I checked in on Mom the other day before a quarterly care conference. She wasn’t in a terrific mood. When I sat down beside her, she called me an idiot. And then she said some more things, and motioned toward the corner of the table as if she were placing something there. (I think she hallucinates; she often acts as if there is something in her hand that she wants to give to me. The activities director said she has seen Mom do the same thing.) I placed my hand on top of whatever it was that Mom thought she put on the table. And she very forcefully said, “No. No. No. No.” I’ll never know what that was all about.

She would look at me forlornly. She may have cracked one brief smile. So I left her in the program area and joined the staff for the conference. I talked to an activities staffer on the way out of the program area and she asked me how things are going. “Mom called me an idiot,” I said.

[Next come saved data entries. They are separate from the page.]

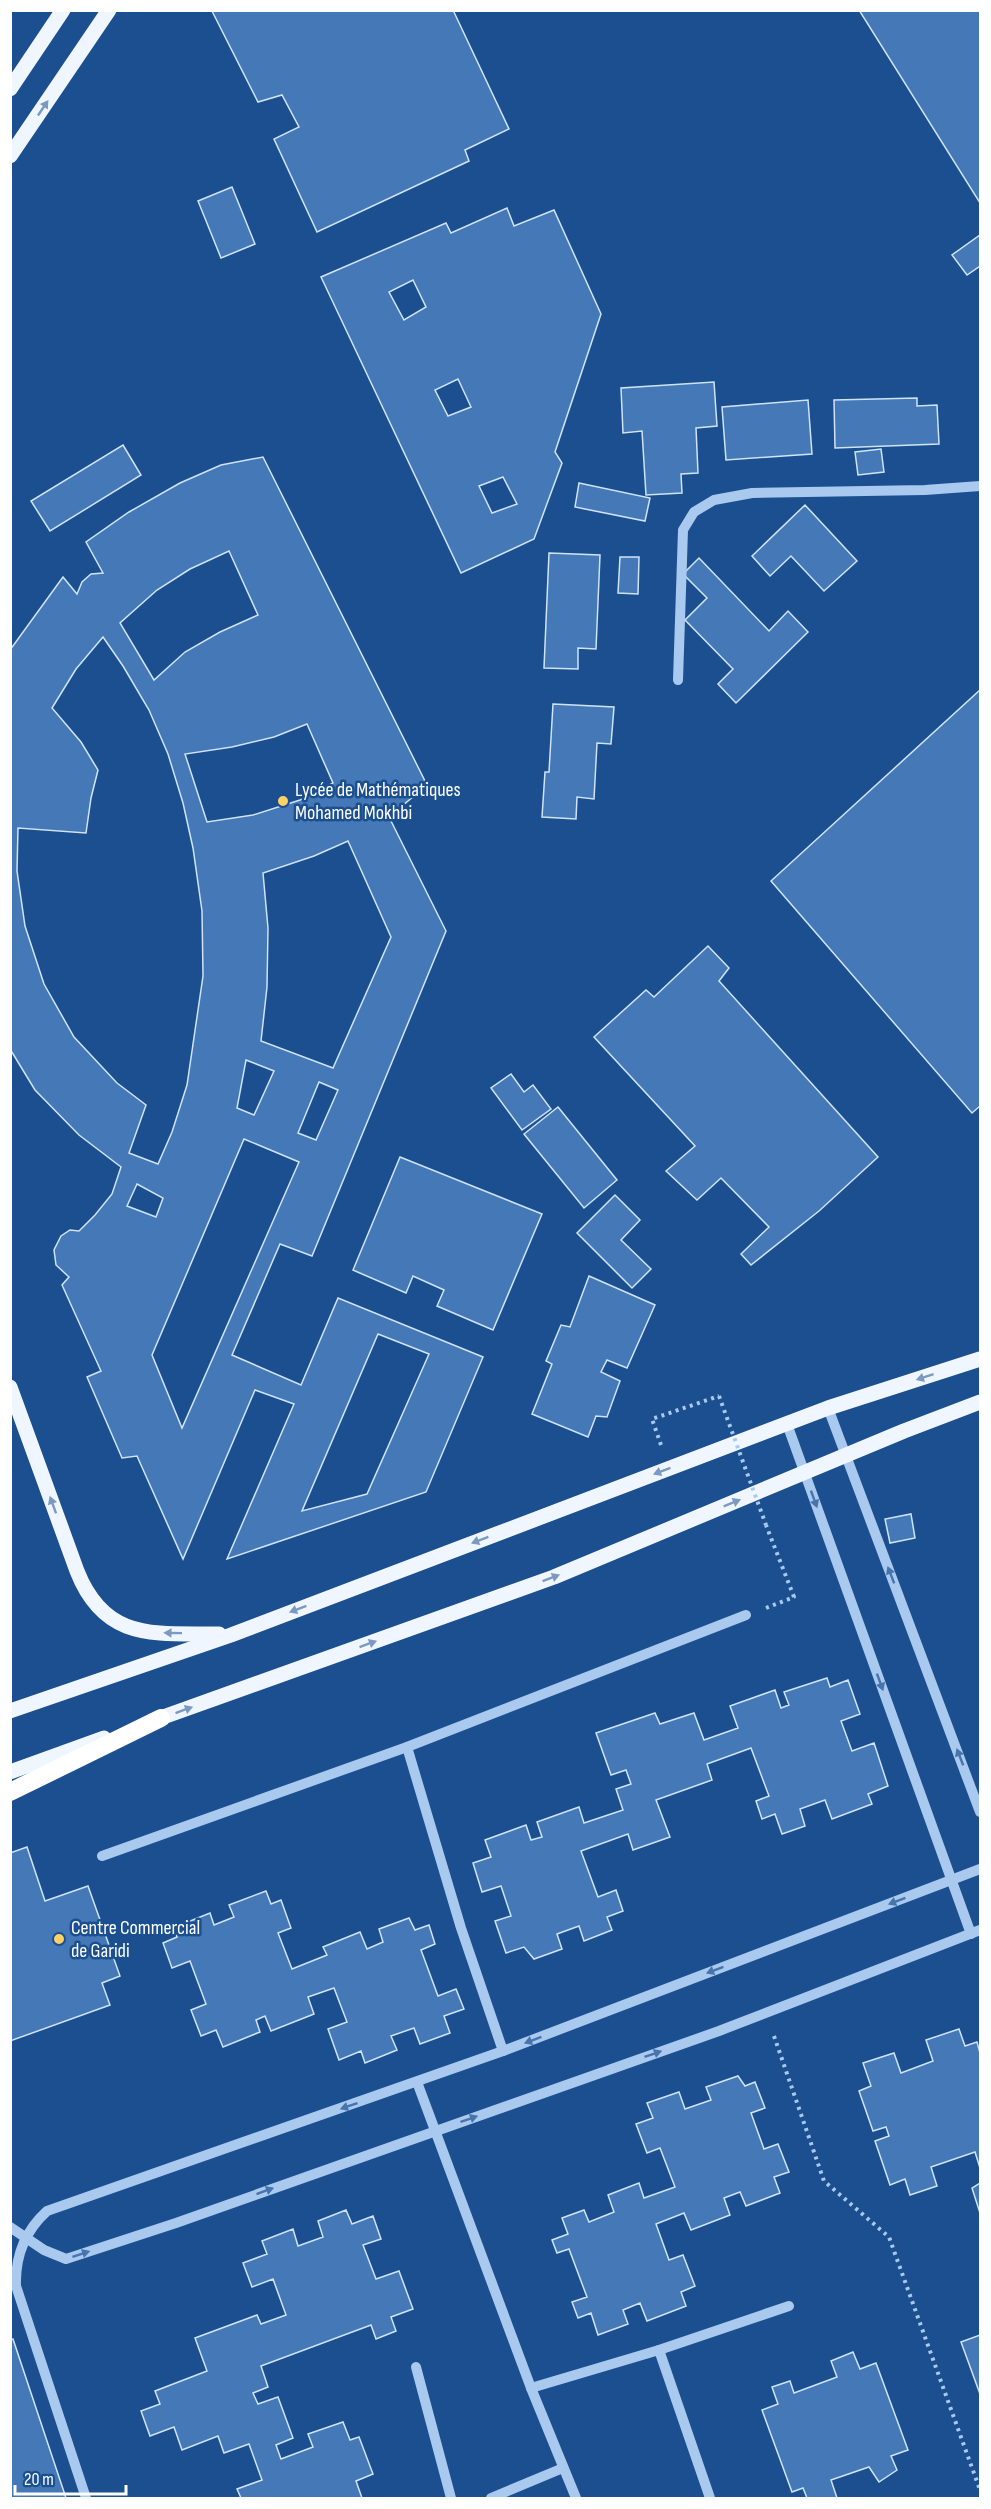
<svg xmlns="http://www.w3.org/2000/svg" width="991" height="2509" viewBox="0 0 991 2509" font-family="'Sofia Sans Condensed',sans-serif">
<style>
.building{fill:#4478b7;stroke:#cfe3fa;stroke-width:1.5;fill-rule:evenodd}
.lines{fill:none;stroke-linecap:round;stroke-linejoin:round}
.path{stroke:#a9c9ee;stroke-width:4;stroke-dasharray:3 4.5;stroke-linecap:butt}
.minor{stroke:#a9c9ee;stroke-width:10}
.major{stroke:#f0f6ff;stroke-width:15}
.highway{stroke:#fff;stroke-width:18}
.path-bridge{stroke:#a9c9ee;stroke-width:4;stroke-dasharray:3 4.5;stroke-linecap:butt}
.oneway{fill:#7b9ac1}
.oneway2{fill:#4674ac}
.poi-dot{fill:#ffd166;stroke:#1b4f8f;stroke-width:2}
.labels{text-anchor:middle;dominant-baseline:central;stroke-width:5;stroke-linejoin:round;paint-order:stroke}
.poi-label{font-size:20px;fill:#fff;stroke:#1b4f8f;text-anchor:start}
</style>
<rect width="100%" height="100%" fill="#1b4f8f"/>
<g class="building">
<polygon points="453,10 509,129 465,150 469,161 317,232 274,139 299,127 282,95 258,102 212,11"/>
<polygon points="859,10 980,10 980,203"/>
<polygon points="232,187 255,244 221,258 198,201"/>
<path d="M507,208L514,226L554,210L601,314L555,452L562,463L534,539L461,573L321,277L446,223L451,233ZM413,280L426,307L404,320L389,292ZM458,379L471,407L448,416L435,390ZM503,477L517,504L492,513L479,486Z"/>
<polygon points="980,235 980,266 967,275 952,255"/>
<polygon points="714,382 717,426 696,428 698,473 681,474 682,493 646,495 642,431 623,433 621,388"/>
<polygon points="917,398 917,406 937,405 939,444 835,448 834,400"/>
<polygon points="808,400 812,454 726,460 722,407"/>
<polygon points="123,445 141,475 50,531 31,501"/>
<polygon points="881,449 884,472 858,475 855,452"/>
<path d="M263,457L427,785L389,817L446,931L312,1256L280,1244L232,1355L301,1385L338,1298L483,1357L426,1492L227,1559L294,1404L255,1390L183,1559L137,1456L122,1458L87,1377L101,1371L62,1285L69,1277L56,1265L54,1250L61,1236L70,1230L79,1231L95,1215L112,1194L121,1167L79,1135L35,1090L10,1049V650L63,577L77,594L82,582L91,574L103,573L86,542L129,512L180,483L221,465ZM229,551L258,615L220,632L185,652L154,680L120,623L157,590L190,569ZM103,637L123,666L149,710L168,754L183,803L193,848L202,911L203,976L187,1085L172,1132L158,1164L129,1153L146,1105L117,1083L74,1037L44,984L25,926L17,871L18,828L86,833L91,798L98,770L81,742L52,708L76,669ZM307,724L333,783L300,800L253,815L207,822L185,754L232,747L274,737ZM348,841L391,937L333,1068L261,1041L267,987L268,928L263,873L314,856ZM246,1060L274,1071L254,1115L237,1108ZM319,1082L338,1090L316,1140L298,1133ZM244,1139L299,1162L182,1428L152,1355ZM137,1184L163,1198L156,1217L127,1206ZM378,1334L429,1354L367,1494L302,1511Z"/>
<polygon points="579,483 650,498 645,521 575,507"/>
<polygon points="805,505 857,561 824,591 791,556 770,576 752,556"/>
<polygon points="549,553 600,555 596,649 578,648 578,669 544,668"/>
<polygon points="620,557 639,557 638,594 618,593"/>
<polygon points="699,558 769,631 788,611 808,632 736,703 718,684 733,669 685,620 707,598 683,574"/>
<polygon points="980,690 980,1106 972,1113 771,881"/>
<polygon points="553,704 614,707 611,744 597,743 594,799 577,797 576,819 542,817 545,772 549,772"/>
<polygon points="708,946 729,968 719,981 878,1157 819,1211 751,1265 741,1254 769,1227 721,1178 697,1200 666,1171 695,1146 594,1037 646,990 654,997"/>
<polygon points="511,1074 524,1092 533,1085 551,1109 522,1130 491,1088"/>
<polygon points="558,1107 617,1180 584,1208 524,1134"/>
<polygon points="400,1157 542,1214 493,1330 437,1306 444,1290 413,1276 406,1293 353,1270"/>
<polygon points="615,1195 640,1220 621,1240 651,1269 632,1288 577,1233"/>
<polygon points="589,1276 655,1305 627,1368 607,1360 601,1372 620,1381 607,1417 596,1416 588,1437 532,1414 552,1364 546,1361 561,1325 570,1327"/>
<polygon points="911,1514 915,1538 890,1543 885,1519"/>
<polygon points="827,1678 830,1687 848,1680 860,1714 841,1721 852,1751 874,1743 888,1786 868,1794 872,1804 832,1819 825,1800 800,1809 805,1826 782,1834 775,1814 762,1819 756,1801 769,1796 751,1748 707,1764 712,1780 656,1800 670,1837 633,1850 628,1834 581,1851 598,1897 616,1890 623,1911 607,1917 612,1930 584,1941 579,1926 557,1934 562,1949 534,1959 524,1947 506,1953 495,1921 511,1916 501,1886 482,1892 473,1863 491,1857 485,1840 526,1825 531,1840 542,1837 537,1822 579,1807 584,1823 623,1810 616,1789 631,1784 626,1770 611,1775 596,1733 655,1713 660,1724 694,1713 704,1740 738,1728 730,1706 775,1690 781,1708 789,1705 784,1692"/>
<polygon points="27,1847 45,1901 88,1886 120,1976 102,1983 110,2005 10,2041 10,1853"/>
<polygon points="266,1891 271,1904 281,1900 291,1928 278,1933 292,1969 327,1955 323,1947 360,1932 367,1949 383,1942 379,1929 409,1918 415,1930 429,1925 435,1944 421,1950 438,1996 456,1989 464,2009 444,2016 450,2033 420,2044 414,2028 391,2036 397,2050 365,2063 361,2051 339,2060 328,2029 347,2022 334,1988 308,1997 314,2014 271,2031 265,2016 256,2020 260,2032 223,2047 216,2030 201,2036 191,2010 206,2004 190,1961 172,1968 163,1943 177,1937 173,1928 210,1913 214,1925 234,1917 229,1905"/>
<polygon points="959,2029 965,2046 977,2042 980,2053 980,2168 975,2152 931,2167 937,2186 910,2195 905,2179 890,2185 875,2141 889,2136 886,2127 873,2131 859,2091 871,2086 863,2063 894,2053 901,2073 933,2061 926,2040"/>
<polygon points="738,2076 745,2086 755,2082 765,2108 751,2113 764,2149 778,2144 789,2172 774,2177 780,2193 746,2206 740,2192 724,2198 730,2215 691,2230 684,2213 656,2224 669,2260 683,2255 695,2286 681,2292 686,2306 647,2321 640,2303 623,2310 628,2324 598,2335 591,2313 578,2318 572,2302 587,2297 569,2249 557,2253 552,2240 568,2234 562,2218 584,2210 589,2222 614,2212 608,2195 639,2183 644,2198 675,2187 660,2148 647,2153 636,2124 653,2118 647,2103 679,2092 685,2109 711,2100 706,2087"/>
<polygon points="980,2183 980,2213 972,2188"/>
<polygon points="346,2210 352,2224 373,2216 381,2239 363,2245 376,2279 399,2271 413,2309 391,2317 396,2331 376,2339 371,2325 261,2366 268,2387 253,2393 258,2404 278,2397 293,2438 276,2445 281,2459 313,2447 308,2434 343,2422 350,2440 359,2437 373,2474 356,2481 362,2498 241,2498 237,2489 262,2480 249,2444 224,2453 218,2436 182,2450 174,2427 150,2436 141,2411 160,2404 155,2391 207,2371 195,2338 257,2315 261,2324 286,2315 273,2279 252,2287 243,2263 267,2254 262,2241 293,2229 298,2246 323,2237 318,2221"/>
<polygon points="980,2335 980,2394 961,2342"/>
<polygon points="13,2339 66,2498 10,2498 10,2340"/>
<polygon points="853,2352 860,2369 876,2363 908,2450 891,2456 897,2470 879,2482 869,2467 831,2480 837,2498 807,2498 803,2488 792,2492 762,2410 778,2404 772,2387 790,2381 794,2393 837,2377 831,2361"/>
</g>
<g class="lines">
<g class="path">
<polyline points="661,1445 652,1419 719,1396"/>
<polyline points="766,1608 794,1597 766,1525"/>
<polyline points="774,2036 824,2181 889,2237 980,2490"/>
</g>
<g class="minor">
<polyline points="678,680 683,530 694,512 714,500 752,493 925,490 980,486"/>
<polyline points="828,1408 980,1812"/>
<polyline points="787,1424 971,1934"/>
<polyline points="407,1747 461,1928 503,2051"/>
<polyline points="102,1856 407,1747 746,1615"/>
<polyline points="417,2082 531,2388 576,2498"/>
<polyline points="10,2227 44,2250 66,2259 176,2223 719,2031 980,1930"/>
<polyline points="659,2350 710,2498"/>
<polyline points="416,2367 451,2498"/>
<polyline points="531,2388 659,2350 789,2306"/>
<path d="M86,2498L16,2286C15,2255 25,2231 47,2211L503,2051L980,1869"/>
<polyline points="491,2498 563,2468"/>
</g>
<g class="major">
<polyline points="10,89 63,10"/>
<polyline points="10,156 109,10"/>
<path d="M10,1387L77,1571C105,1642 155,1633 219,1634"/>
<polyline points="10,1711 231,1635 828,1408 980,1359"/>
<polyline points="152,1721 554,1577 904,1431 980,1402"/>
<polyline points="10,1772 104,1738"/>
</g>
<polyline class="highway" points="10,1792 161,1718"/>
<polyline class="path-bridge" points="719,1396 766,1525"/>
</g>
<defs><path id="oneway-solid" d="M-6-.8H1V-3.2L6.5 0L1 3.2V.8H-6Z" transform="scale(1.5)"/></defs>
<g class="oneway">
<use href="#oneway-solid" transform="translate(43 108) rotate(-56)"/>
<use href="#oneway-solid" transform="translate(925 1377) rotate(162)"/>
<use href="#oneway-solid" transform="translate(662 1471) rotate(159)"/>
<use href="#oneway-solid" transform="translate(732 1503) rotate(-22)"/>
<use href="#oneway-solid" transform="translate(53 1505) rotate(-110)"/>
<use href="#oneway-solid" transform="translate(480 1540) rotate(159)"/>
<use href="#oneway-solid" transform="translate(551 1578) rotate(-21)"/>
<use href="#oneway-solid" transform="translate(298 1609) rotate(159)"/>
<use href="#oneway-solid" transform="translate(173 1633) rotate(-179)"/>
<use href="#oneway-solid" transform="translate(368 1644) rotate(-20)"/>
<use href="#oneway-solid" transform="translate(184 1710) rotate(-20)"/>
</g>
<g class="oneway2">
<use href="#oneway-solid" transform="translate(814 1499) rotate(70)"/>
<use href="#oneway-solid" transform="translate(891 1575) rotate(-111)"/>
<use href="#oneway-solid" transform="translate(880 1682) rotate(70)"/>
<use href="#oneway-solid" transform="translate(960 1757) rotate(-111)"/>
<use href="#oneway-solid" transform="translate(897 1901) rotate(159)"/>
<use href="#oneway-solid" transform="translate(715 1970) rotate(159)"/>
<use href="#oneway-solid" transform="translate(533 2040) rotate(159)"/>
<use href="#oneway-solid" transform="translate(653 2054) rotate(-19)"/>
<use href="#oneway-solid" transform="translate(349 2106) rotate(161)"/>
<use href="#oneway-solid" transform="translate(469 2119) rotate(-19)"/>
<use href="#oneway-solid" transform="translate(265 2191) rotate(-20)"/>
<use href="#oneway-solid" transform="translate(81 2254) rotate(-18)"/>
</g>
<g class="poi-dot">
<circle cx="283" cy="801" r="6"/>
<circle cx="59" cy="1939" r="6"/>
</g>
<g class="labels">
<g class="poi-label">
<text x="295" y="790">Lycée de Mathématiques<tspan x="295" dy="23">Mohamed Mokhbi</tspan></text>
<text x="71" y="1928">Centre Commercial<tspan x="71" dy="23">de Garidi</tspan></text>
</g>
</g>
<rect width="991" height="2509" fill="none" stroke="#ffffff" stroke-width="24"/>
<path d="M15 2485v9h111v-9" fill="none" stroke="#ffffff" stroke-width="3"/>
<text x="24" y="2485" font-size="18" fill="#ffffff" stroke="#1b4f8f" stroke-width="4.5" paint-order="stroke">20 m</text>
</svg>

And she replied, “She calls it how she sees it.” And I laughed. At that moment, me being an idiot was Mom’s reality. And it was funny.

I learned in the conference that Mom’s weight is stable. She is eating less – 50 to 75 percent average intake of her meals, which is a drop. But she gets high-calorie cereal twice a day and ice cream as well. “I won’t give her the high-cal cereal in the morning because she loves her dry cereal,” the head of dietary said. She has told me that many times, that Mom enjoys eating dry cereal at breakfast. Mom sometimes needs some coaxing to eat now, but there doesn’t appear to be anything resembling a serious loss of the ability to feed herself. My experience lately has been that Mom is easily distracted during meals, which could interfere with her focus on feeding herself and with her interest in eating rather than doing something else.

She still likes music and enjoys seeing children from the attached daycare when they visit. She might be convinced to dance, but that is rare. She calls the activities director ‘Emily’ sometimes.

I had a call recently about Mom receiving an intravenous infusion of Reclast to prevent osteoporosis. A nurse called before to inform me about it – I said fine, as long as Mom doesn’t fight too hard against the needle – and then called me again afterward to report that Mom did really well with the treatment. Mom actually leafed through pages of a magazine. I got the feeling based on the descriptions I heard that many staff members help in entertaining the residents during this treatment.

The nurse also asked me if Mom has a sister. “Yes, Nancy,” I said. And she said that was the name Mom was using to mention her sister. That seemed amazing to me – a moment of retrieval that I would have liked to experience. I visited my aunt, uncle and cousins just a few days later and told her Mom had talked about her. I took a selfie of Nancy and me. Some people think I look like her.

Nancy is also a caregiver. She takes care of my uncle, who has had lots of cardiovascular problems.

Nancy is also a caregiver. She takes care of my uncle, who has had lots of cardiovascular problems.

Hearing Nancy talk reminded me a bit of Mom. They both have the same slight accent.

I’ll try again with Mom another day, and hope she is in a good mood. That is partly about my feelings, but really mostly about her. I just hate to think of her feeling any hint of misery. Her inconsistent response to me is probably not something I should try to analyze. But I do wonder – is there any chance at all that she misses me, or does interacting with me just tire her out? Or neither? Could it possibly be both? I’ve convinced myself she has no awareness of the passage of time between my visits. But what the heck do I really know for sure?